What do you get when you add together a 6-18 record over two seasons, a 1-15 SEC record over that span, a third coaching change since 2004, three straight losses to your biggest rival, a new coach with a very limited track record, a fundraising campaign that requires a donation on top of the cost of tickets, the continued growth of HD television and the number of games broadcast each week, and a poor global economy?

A drop in season ticket sales at Ole Miss, that’s what.  According to The Jackson Clarion-Ledger, UM ticket sales are down about 3,000 from this point last year.  Of its 45,000 season tickets, the school has sold only about 32,000 so far (not counting student tix).

New AD Ross Bjork acknowledges the problem:

 

“We got some work to do.  There’s not doubt about that.  We just have to keep talking, keep pushing, keep selling…

Get people to believe we can get this thing turned around and invest now because of the vision for the program.  That’s been our message.  ‘Hey, we know we’ve had some bumps along the road the last couple of years, but get in now because we’re building this program the right way.’”

 

This is one of the ironies of college football.  Fans vote with their wallets and in Ole Miss’ case last year, the fans voted to oust Houston Nutt.  But rarely do season ticket sales jump after a coaching change is made — unless a school brings in a major name (more on that in a second).  Most fans take a wait-and-see approach with the new guy’s regime before spending cash to return to the stadium.  So schools often nuke a coach because of attendance issues, yet those attendance issues aren’t often fixed simply by nuking said coach.

As for a “major name,” one wonders if season ticket sales in Oxford would be going a bit better today had the Rebels tabbed Mike Leach as their new coach instead of Hugh Freeze.  Leach is a wild card and there’s a reason he’s coached in Lubbock, Texas and Pullman, Washington… two towns about as far off the beaten path as a man can get.  But Leach was available.  And he had an immediate impact at the ticket window at Washington State.  From a wins and losses standpoint and from a ticket sales standpoint, Freeze and the Rebels will forever be compared to Leach and the Cougars.  Fair or not.

It’ll be fun to see who turns things around first.  (And, yes, Rebel fans, the Pac-12 is an easier league than the SEC, but that won’t stop the comparisons that you know are coming.)

 


1 comments
Troy
Troy

Fantastic observations.
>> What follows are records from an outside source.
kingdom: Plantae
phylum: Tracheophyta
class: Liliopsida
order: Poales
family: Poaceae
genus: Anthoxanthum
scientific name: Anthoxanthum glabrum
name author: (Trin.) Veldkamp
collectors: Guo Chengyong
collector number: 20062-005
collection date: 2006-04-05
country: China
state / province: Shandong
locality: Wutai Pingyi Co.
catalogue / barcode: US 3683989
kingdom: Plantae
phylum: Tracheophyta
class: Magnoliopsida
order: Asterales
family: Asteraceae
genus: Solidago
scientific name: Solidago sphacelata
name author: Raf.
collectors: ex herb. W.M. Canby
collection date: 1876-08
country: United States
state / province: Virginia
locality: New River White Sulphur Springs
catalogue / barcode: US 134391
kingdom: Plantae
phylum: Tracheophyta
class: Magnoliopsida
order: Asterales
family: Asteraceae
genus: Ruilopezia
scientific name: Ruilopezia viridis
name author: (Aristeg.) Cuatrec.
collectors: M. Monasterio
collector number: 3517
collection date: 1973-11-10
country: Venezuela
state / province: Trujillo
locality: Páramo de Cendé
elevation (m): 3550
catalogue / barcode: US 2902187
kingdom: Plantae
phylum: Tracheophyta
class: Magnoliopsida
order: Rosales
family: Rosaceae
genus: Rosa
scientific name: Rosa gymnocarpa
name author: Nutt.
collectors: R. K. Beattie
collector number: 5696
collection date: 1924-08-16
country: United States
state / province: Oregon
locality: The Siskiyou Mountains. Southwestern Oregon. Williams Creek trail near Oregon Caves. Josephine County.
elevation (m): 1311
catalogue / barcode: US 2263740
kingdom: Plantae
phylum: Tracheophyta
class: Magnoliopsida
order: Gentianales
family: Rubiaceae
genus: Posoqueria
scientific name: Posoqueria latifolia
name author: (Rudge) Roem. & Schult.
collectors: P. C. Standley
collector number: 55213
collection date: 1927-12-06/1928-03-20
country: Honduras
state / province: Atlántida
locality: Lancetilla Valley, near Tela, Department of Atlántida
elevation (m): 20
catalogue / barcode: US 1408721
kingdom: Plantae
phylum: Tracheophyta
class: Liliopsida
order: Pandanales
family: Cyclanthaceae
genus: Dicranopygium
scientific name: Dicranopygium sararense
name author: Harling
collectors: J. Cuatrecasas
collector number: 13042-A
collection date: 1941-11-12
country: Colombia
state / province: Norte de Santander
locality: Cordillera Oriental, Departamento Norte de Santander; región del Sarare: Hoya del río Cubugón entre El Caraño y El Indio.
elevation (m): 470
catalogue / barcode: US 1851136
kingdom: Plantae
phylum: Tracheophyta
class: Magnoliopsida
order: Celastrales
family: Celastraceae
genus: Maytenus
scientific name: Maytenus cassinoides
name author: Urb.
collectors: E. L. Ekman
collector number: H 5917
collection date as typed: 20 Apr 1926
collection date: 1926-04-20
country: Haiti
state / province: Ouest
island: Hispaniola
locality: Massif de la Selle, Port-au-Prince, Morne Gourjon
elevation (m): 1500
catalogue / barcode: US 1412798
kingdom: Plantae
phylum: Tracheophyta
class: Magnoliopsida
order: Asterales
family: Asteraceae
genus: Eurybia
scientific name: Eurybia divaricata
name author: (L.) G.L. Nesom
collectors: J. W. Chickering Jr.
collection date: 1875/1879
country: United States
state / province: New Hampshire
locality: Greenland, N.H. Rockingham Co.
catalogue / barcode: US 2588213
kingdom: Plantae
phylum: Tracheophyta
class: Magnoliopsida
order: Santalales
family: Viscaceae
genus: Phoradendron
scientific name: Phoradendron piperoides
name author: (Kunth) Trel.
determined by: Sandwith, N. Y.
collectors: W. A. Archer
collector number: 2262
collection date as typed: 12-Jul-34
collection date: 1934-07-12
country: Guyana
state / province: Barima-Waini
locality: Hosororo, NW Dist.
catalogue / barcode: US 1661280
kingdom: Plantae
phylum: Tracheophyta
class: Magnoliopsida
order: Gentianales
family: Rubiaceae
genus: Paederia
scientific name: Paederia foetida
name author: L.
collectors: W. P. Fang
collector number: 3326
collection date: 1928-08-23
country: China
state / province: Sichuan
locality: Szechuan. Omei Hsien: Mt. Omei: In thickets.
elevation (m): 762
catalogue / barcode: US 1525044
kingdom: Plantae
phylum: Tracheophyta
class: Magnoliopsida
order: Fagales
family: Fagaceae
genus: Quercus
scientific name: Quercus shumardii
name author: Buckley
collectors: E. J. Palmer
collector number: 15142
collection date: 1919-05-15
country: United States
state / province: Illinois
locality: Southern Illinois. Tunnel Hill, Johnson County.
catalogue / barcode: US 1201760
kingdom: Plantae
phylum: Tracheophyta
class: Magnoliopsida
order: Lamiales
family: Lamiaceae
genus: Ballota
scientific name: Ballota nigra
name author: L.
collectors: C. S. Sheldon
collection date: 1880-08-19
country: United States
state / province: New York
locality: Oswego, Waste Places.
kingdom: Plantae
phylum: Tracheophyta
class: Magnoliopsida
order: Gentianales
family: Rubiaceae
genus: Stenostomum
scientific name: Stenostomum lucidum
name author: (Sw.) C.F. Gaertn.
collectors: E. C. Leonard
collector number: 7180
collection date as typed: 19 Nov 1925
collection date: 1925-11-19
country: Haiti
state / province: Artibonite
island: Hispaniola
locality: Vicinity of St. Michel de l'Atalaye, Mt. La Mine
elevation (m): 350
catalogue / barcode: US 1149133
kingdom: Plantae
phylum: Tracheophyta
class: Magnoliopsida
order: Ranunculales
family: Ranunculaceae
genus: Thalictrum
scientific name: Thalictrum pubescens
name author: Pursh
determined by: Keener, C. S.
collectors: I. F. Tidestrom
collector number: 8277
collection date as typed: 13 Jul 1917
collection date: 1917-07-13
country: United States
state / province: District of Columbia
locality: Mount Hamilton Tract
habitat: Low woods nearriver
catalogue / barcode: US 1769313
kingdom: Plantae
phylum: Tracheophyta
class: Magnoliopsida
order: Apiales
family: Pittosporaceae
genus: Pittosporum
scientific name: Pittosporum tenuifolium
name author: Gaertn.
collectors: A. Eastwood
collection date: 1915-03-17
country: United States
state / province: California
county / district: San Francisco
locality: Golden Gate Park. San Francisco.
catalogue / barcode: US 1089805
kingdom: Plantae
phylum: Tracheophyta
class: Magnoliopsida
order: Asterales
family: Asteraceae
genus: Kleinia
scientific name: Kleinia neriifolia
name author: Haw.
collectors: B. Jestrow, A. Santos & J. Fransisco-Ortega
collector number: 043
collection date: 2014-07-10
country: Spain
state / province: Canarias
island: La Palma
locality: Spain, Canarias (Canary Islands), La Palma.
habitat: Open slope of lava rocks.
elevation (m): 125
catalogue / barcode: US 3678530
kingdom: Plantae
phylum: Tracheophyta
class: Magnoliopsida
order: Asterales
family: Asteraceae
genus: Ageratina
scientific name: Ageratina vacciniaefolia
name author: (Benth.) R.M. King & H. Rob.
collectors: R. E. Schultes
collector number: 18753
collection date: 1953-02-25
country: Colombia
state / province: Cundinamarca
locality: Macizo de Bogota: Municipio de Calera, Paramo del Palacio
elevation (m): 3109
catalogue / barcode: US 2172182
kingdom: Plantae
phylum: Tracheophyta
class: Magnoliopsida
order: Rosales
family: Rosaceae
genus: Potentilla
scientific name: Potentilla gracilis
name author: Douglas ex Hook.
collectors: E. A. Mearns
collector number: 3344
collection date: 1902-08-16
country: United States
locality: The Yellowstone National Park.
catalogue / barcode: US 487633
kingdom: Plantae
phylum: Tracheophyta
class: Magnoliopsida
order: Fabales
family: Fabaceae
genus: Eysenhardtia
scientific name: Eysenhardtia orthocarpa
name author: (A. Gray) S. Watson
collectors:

I'm a big fan of Mike Leach. No one has accomplished more than Mike Leach with the limited resources he had at Texas Tech. He took 3 and 2 star recruits and plugged them into his system that produced results. Despite the gap in talent, money, facilities, and geographic location, he dominated Texas A&M during his tenure and surprised Texas and Oklahoma once in a while. Ole Miss would have done a lot of good with Mike Leach.